THE QUETTA CITY SPATIAL BUSINESS INTENSITY PATTERN

Geography

Muhammad Nawaz* ABSTRACT

An indication of the rapid progression of urbanization across the globe, the spread of urbanization in Europe and Middle East is apparent, as are rising levels of urbanization in Africa and Asia, Pakistan has progressed appreciably, in 1901 only 9.8 percent 0f total population lived in urban areas. It is estimated that 2025 A.D. the 60 percent of total population of the country will live in town and cities. As the urban places are playing very high role to business opportunities and progress, provide services, in socio-economic development of the region. In fact the business intensity pattern of a city, its structure, functions, composition, spatial organization, the body of a character of the city, a city is business complex with large number of retail business that is its components and takes the advantage of a city location business, form, function and development. Among these retail businesses groups of business tend to concentrate and occupy the considerable part of the city space, where as other occupy low intensities areas.

INTRODUCTION The city of Quetta as the capital of Balochistan province with 565137 urban dwellers in 1998, which will became the place of one million peoples in 2015 is situated at the height of 1676.4 meter from sea level, bowl shaped, 6 K.m. wide 20 Km (average) long valley bounded by mountains, growing relatively at higher rate (4.15 percent annually) than other urban settlements in the province. The urbanization processes in the region and its

* Assistant Professor Department of Geography University of Balochistan Quetta Pakistan.

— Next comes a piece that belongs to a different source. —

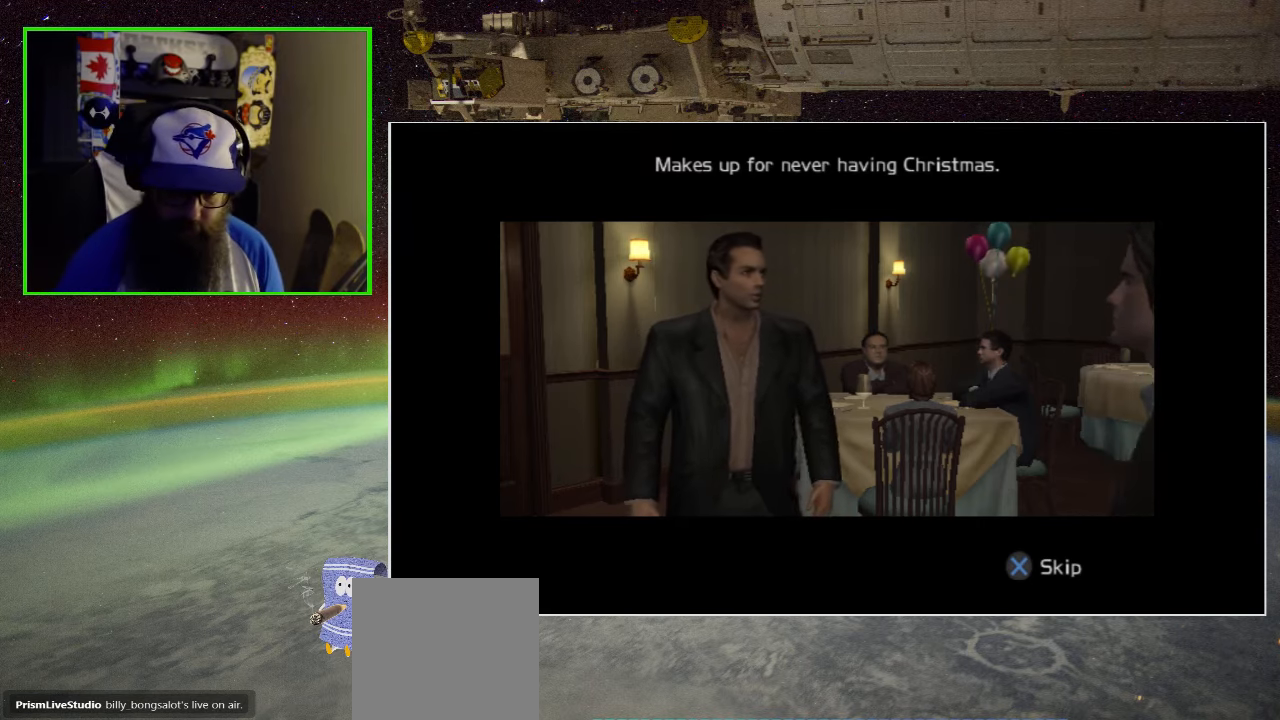
{"buttons": [], "left_stick": "center", "right_stick": "center", "events": [[133, "right_stick", "center"]]}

- 32 - influence on Quetta being the seat of government, provide the facilities of higher order, improved living conditions, employment opportunities as compare to other urban centers of the province. The population of Quetta city according to the1941 census was 64476 persons it was 6.97 percent increased between 1931-41 comprising of Quetta municipal area (7406773 sq. meter). In 1951 the population was 83892 persons which were 30.11 percent increased during the 10 years, where 37.33 percent increase show in 1955, but a significant growth in 1972 (48.19 percent) and (80.88 percent) in 1981 seems a very high increase in 10 years. Similarly the increase in area was 151 percent in 1975 and 8.29 percent again show a large expansion in municipal area. In 1998 the population of Quetta city including cantonment was reached to 565137 persons (97.79 percent increased, and as 19.49 percent more area was included in municipal limits in 1992,and 15039225 (sq. meters) 31.20 percent area was added in 1998 in the municipal corporation. On the basis of 50 years growth record of Quetta city, it is estimated that the number of urban dwellers will reach 2000000 in 2020. In order to present study “The Quetta City Spatial Business Intensity Pattern” can focus and became a most favored area or the city of more than two million dwellers comfort, planning and development.

METHODOLOGY

The analytical framework laid down, has been used the Geographical Information System (G.I.S.) techniques, methodological measures and analysis methods which range from collection of primary data of 14936 establishments from the field, Quetta Municipal Area (Q.M.C.) to classification, tabulation of data and the use of inferential statistics and mathematical model. The present study aim to analyze the “The Quetta City Spatial Business Intensity Pattern” and which will provide the guideline to city structuring, growth, it’s planning and development.

Data Collection. Primary data of 14936 establishments were collected from the Quetta Municipal Corporation (Q.M.C.) area. The city was divided into 494 business blocks on the basis of road and streets, and the base map of 1:2500 scales was used. The data were analyzed through using the Geographical information System (G.I.S) Software techniques and presented in the form of a map and tables.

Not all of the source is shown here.